The Shem Mi-Shmuel (1855-1926) asks a fundamental question about this story. He’s perplexed why the Asafsuf desired anything other than manna. If we know that manna tasted like anything you wanted it to taste like, why didn’t it suffice for meat?
He explains a fundamental idea that relates to anxiety. The name Asafsuf, comes from the words sof, sof (in the end). The Asafsuf weren’t motivated by their desire for meat, they were worried about the future.
Manna was the food of angels, and to enter into this supernal diet wasn’t a simple shift. For years before the exodus, Hashem would secretly rain down manna, causing it to dissolve into rivers, from which animals and plant life would drink and grow. Absorbed into the bodies of the animals and plants, then consumed by people, the Israelites were acclimatising for their eventual pure manna diet in the desert.
On the verge of entering into the land of Israel, the Asafsuf became worried that their diet would soon revert back to a corporeal one. They were concerned that they wouldn’t have enough time to acclimatise, and thus requested real meat to ease them into their future diet in Israel.
The Shem Mi-Shmuel explains that their sin was lack of trust in Hashem and over concern about the future. Yes, they were being pragmatic, although they should have taken a deep breath and realised that Hashem wouldn’t just shift their diet drastically. Just like he took care of them on entering the desert, he would take care of them in entering into the land of Israel.

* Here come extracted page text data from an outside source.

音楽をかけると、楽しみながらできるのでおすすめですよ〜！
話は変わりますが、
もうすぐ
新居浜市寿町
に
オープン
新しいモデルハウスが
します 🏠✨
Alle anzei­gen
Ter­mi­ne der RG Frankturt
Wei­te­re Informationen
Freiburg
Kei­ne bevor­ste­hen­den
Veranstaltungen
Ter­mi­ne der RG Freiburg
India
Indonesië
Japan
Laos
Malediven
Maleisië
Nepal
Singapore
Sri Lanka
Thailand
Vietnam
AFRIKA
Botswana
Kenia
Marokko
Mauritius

The Balvavi comments on how the main source of anxiety is our imagination, and concern about the future. Instead of being present in what we know, which is the here and now, and practically managing our state of affairs with tranquillity and connection to Hashem, we tend to become overly obsessive about the perceived deleterious outcomes of the future.
The plague was thus not a punishment, but the outcome of the Asafsuf’s affliction with anxiety.

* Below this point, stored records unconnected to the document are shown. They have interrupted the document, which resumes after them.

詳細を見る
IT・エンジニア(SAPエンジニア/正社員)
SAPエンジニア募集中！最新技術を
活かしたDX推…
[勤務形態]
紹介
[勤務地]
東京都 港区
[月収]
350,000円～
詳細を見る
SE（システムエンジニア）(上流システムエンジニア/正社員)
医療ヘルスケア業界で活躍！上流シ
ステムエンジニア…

The Torah teaches us that one of the main steps in healing our anxious tendency is to relinquish over thinking about the future and ask ourselves: what do I truly know for certain? The only thing that you know truly for certain is the moment you’re in now.
Take a deep breath, release your worries about the future, reconnect with your trust in Hashem, and enter into consciousness of the present moment you have in front of you right now.